Dinosaurs are a large yet very specific group of creatures. To qualify, an animal has to satisfy a number of criteria:
0 It must have lived during the Mesozoic era (see page 10).
0 It must be a reptile, although not all reptiles are dinosaurs. For example, lizards are reptiles, but they are not dinosaurs.
0 Its legs must be located below its body, giving it an erect stance, as opposed to sticking out from the sides, like those of a crocodile.
0 It must have lived on land, not in the air like pterosaurs, or in the water like swimming reptiles.
Remember that not all of the dinosaurs were alive at the same time. Different species appeared and disappeared during the reign of the dinosaurs. For example, Tyrannosaurus rex (see page 140) never saw an Allosaurus or a Stegosaurus (see pages 24 and 128).
The history of the earth is divided into different times, or 'eras', each with its own name. The time when the dinosaurs were alive is called the Mesozoic era. The Mesozoic is divided into three periods, called the Triassic, Jurassic and Cretaceous.
The Triassic period lasted from 245 million years ago (mya) to 208 mya, the Jurassic from 208 mya to 145 mya, and the Cretaceous from 145 mya to the end of the dinosaurs (65 mya).
The world inhabited by the dinosaurs looked vastly different from the one we know today. The countries we recognize now did not exist millions of years ago. The world is constantly changing: it always has and always will do. The land moves slowly but surely and, over time, this movement can make mountain ranges appear or whole continents vanish.

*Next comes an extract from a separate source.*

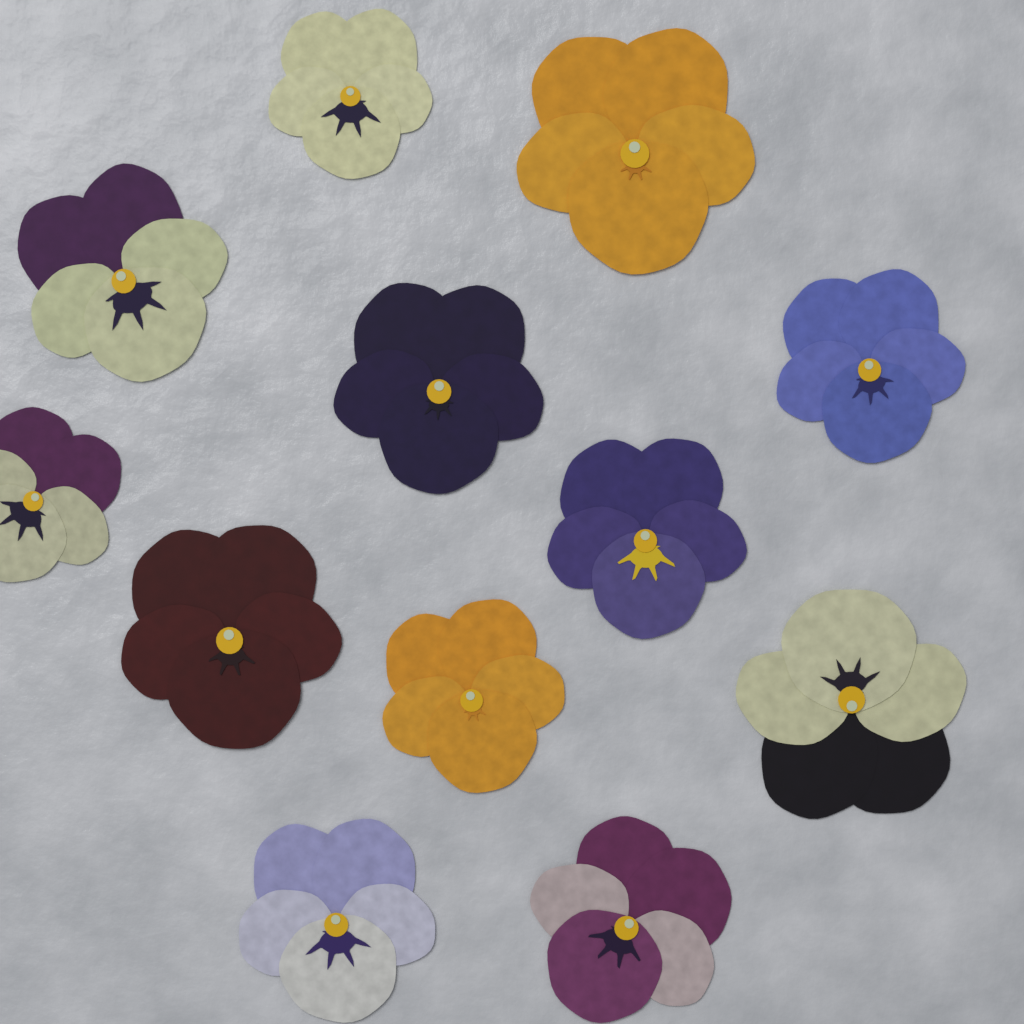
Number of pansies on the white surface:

During the Triassic period, all of the world's continents were joined together in one huge landmass which palaeontologists call Pangea. As time progressed, this block began to split so, by the Jurassic period, there were two massive continents called Laurasia and Gondwana. These in turn started to break up and, by the time of the Cretaceous period, the continents looked much like they do today.